Frères et sœurs, la joie commence lorsque les yeux fermés et les lèvres closes – enfin – nous nous apercevons « du Père, du Fils et du Saint Esprit ». La joie commence quand nous réussissons, avec la maladresse mais la ferveur d’un enfant qui s’essaie à tracer des lettres, à bien épeler ces trois consonnes du vrai nom de Dieu. Au nom « du Père, du Fils et du Saint Esprit » ! Ne disons plus jamais mécaniquement ces mots, au creuset desquels vit le secret de Dieu, sa pulsation éternelle, comme si nous finissions par ne plus nous apercevoir de lui ! Au « nom du Père, du Fils et du Saint Esprit », une parole qui nous est un baptistère permanent, une source d’eau vive, depuis qu’au baptême, nous avons trouvé en elles notre vrai acte de naissance. Le Christ nous le demande : « De toutes les nations faites des disciples, baptisez-les au nom du Père, du Fils et du Saint-Esprit ». Il ne s’agit pas de prosélytisme ! Il s’agit de bénir et de baptiser, sur les grandes largeurs, un monde qui en a besoin. Sur le monde entier, Trinité sainte, j’écris ton nom. Sur ma pauvre vie d’homme qui fait le mal quand il voudrait faire le bien, Trinité sainte, j’écris ton nom. Sur la nature si belle et si abîmée par la cupidité des hommes qui l’exploitent sans sagesse, j’écris ton nom. Sur le visage de tout homme bafoué, humilié, à qui la haine ou la violence tentent d’arracher la dignité, j’écris ton nom. Prier, c’est, sur le monde et sur les hommes, écrire sans cesse ce nom…

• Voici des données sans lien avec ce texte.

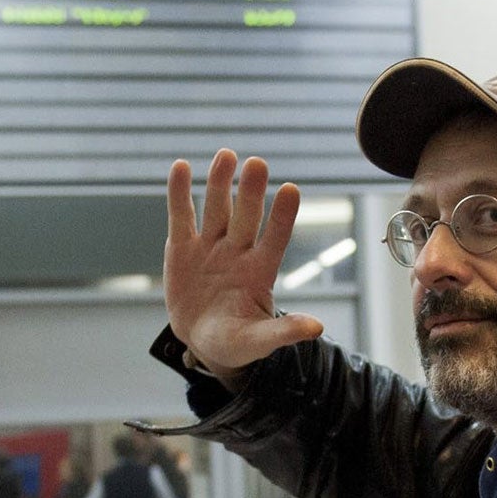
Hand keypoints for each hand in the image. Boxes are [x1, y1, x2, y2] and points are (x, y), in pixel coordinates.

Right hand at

Frères et sœurs, à la fin de cette liturgie, quand le prêtre nous bénira au nom de la sainte Trinité, nous reproduirons alors sur notre corps la croix de Jésus. Nous marquerons notre front au nom du Père, pour qu’il inspire nos pensées et nos décisions. Nous signerons nos épaules au nom du Fils, pour que la Croix victorieuse nous enveloppe du vêtement de la Vie. Nous nous signerons la poitrine au nom du Saint Esprit, pour qu’il entraîne notre cœur à battre vraiment de l’amour de Dieu et des hommes. Avant l’envoi du diacre, nous aurons ainsi ré-ouvert les points cardinaux qui donnent à notre corps et à notre vie tout le champ (le chant ?) nécessaire à l’amour, à sa circulation et à sa diffusion. Quand l’« amen » viendra alors sceller en nous l’acquiescement à ce grand déploiement trinitaire, qu’il résonne de la petite musique d’éternité qui nous a été confiée avec le baptême. Qu’elle vibre déjà ici-bas, cette petite note baptismale, comme elle vibrera à jamais au jour où le Dieu Trinitaire lui-même nous introduira au grand concert de l’amour éternel. « Amen ».

Cathédrale Saint Jean. Fête de la Trinité. 15 juin 2025 Année C.